- How to complete this task
Here is a listing. Write it all out again exactly, but not its pictures.

START Listed records

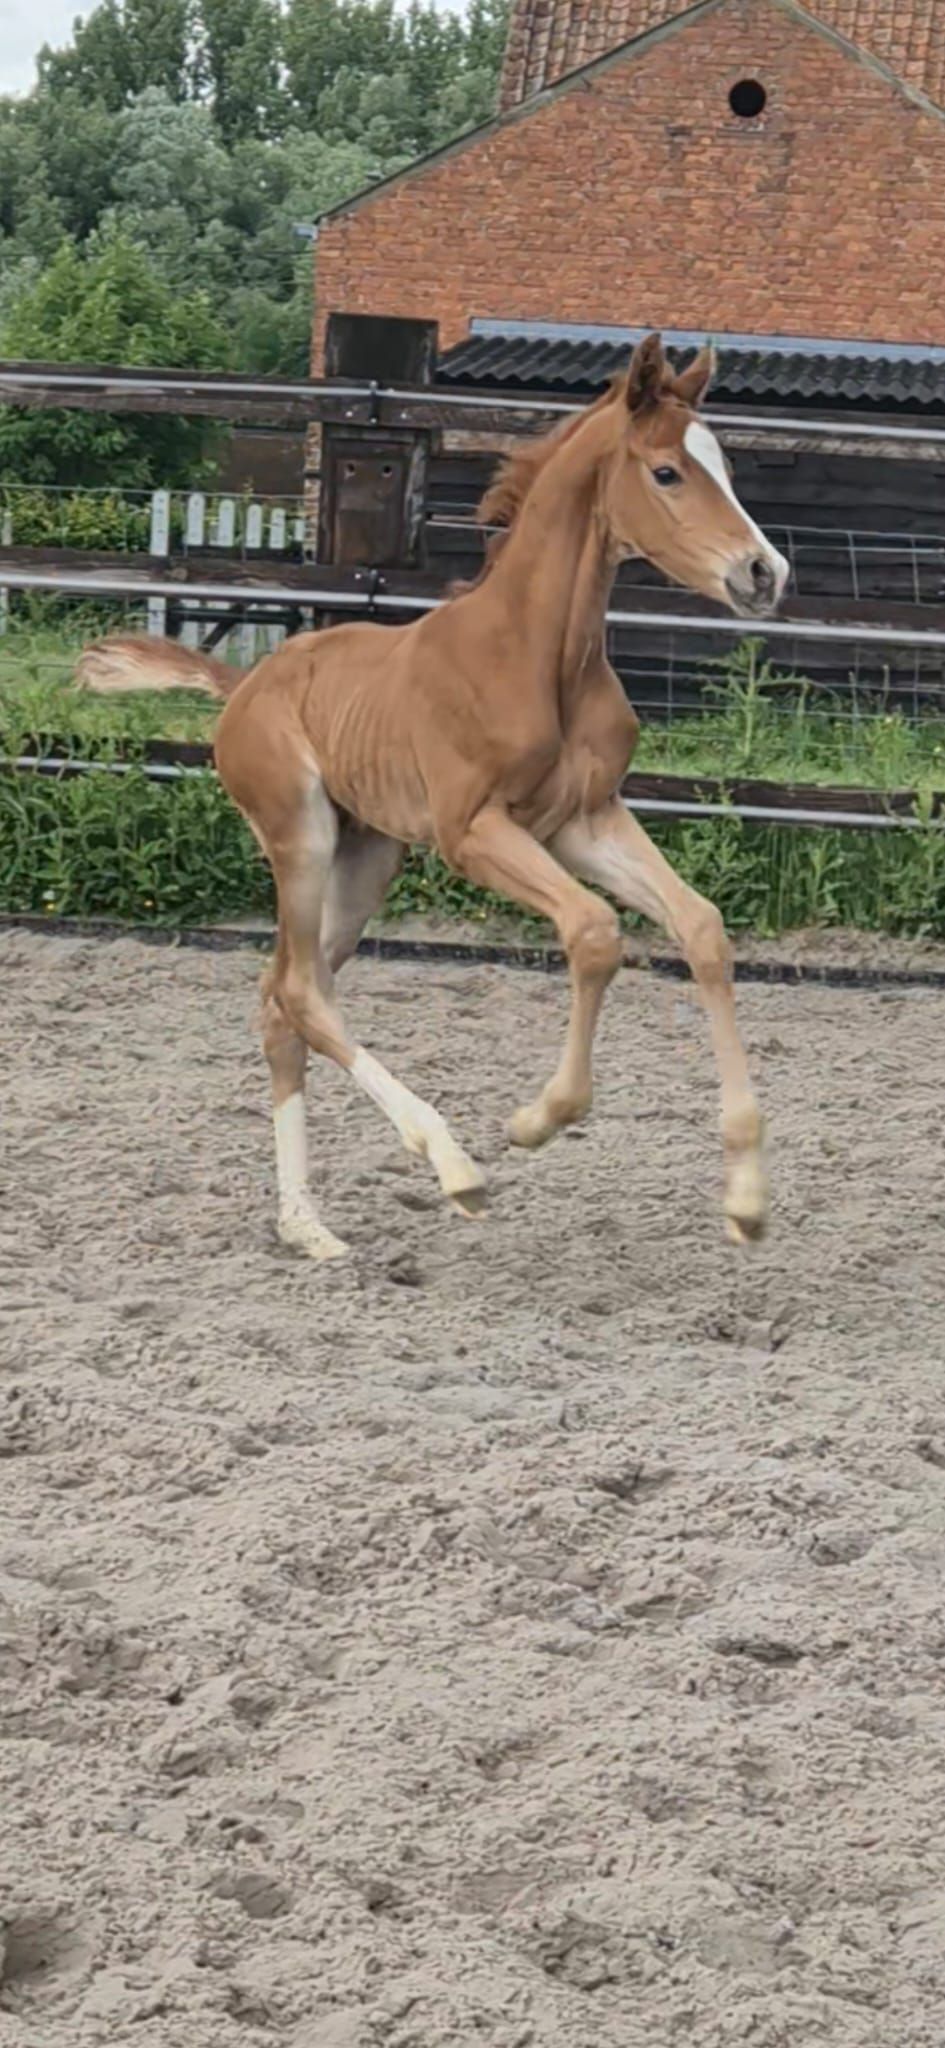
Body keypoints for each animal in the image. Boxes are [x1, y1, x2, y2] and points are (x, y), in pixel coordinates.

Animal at [78, 333, 788, 1262]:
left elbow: (699, 928)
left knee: (283, 1002)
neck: (536, 657)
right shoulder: (471, 832)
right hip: (301, 837)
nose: (763, 573)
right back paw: (451, 1165)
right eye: (667, 471)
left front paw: (745, 1198)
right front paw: (535, 1120)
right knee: (301, 991)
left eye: (726, 465)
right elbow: (594, 934)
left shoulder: (583, 822)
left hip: (369, 854)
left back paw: (307, 1224)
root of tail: (243, 684)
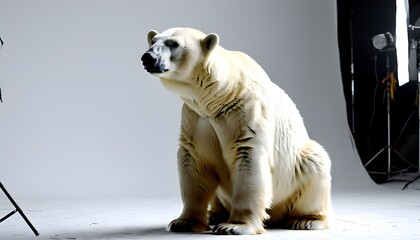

END Listed records

- Output below
Body keypoints for each animal in the image. Boxes are [x1, y1, x2, y2] and points are (x, y), in pixel coordinates.

Animal at [78, 333, 788, 1262]:
left elbow: (699, 928)
left knee: (283, 1002)
neck: (536, 657)
right shoulder: (471, 832)
right hip: (301, 837)
nose: (763, 573)
right back paw: (451, 1165)
right eye: (667, 471)
left front paw: (745, 1198)
right front paw: (535, 1120)
right knee: (301, 991)
left eye: (726, 465)
right elbow: (594, 934)
left shoulder: (583, 822)
left hip: (369, 854)
left back paw: (307, 1224)
root of tail: (243, 684)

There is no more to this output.